Friday 31 August 2018 10:14 am

Whatever happened to Fitbug? Cash shell Kin Group to put ad tech firm Bidstack on Aim

The remains of the ill-fated company Fitbug are to becomes a video game advertising company through a reverse takeover.

Aim-listed Kin Group, which was formerly known as Fitbug, today announced the proposed acquisition of Bidstack, a technology company which inserts native advertising into video games, for £6.8m.

It has also conditionally raised around £3.5m through a placing by Peterhouse Capital which will provide working capital to finance the growth of the enlarged group.

Fitbug was at one point worth almost £300m in 2014, but it failed to keep up with competitors Apple and Fitbit. Last year it went into administration and was later sold for just £50,000 to an Australian investment group.

The company then became a cash shell, a dormant company listed on Aim with money on the balance sheet but no trading operations.

Read more: Takeover battle heats up as Pebblebrook offer tempts LaSalle

Today's acquisition will put Bidstack, which was founded in 2015, on the junior market.

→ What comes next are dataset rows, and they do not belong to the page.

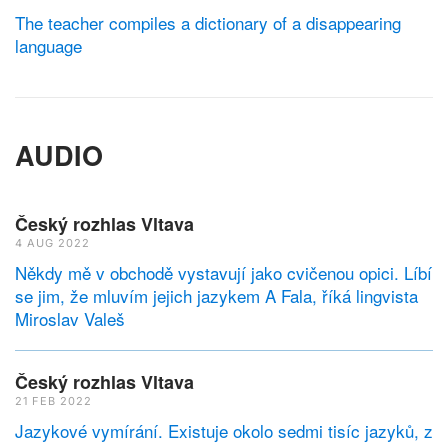
The teacher compiles a dictionary of a disappearing
language
AUDIO
Český rozhlas Vltava
4 AUG 2022
Někdy mě v obchodě vystavují jako cvičenou opici. Líbí
se jim, že mluvím jejich jazykem A Fala, říká lingvista
Miroslav Valeš
Český rozhlas Vltava
21 FEB 2022
Jazykové vymírání. Existuje okolo sedmi tisíc jazyků, z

Its founders James Draper and Francesco Petruzzelli will join the board as chief executive and chief technology officer respectively.

Bidstack already has a relationship with Sega, and can use its technology to insert relevant adverts onto the stands in the popular game Football Manager.

Donald Stewart, chairman of Kin Group, said: "Ad tech is an exciting, new and growing sector. bidstack's technology, in-depth knowledge of the market and existing relationships (including Sega), combined with its first mover advantage, positions the business well to become a market leader in native advertising in the global video games sector.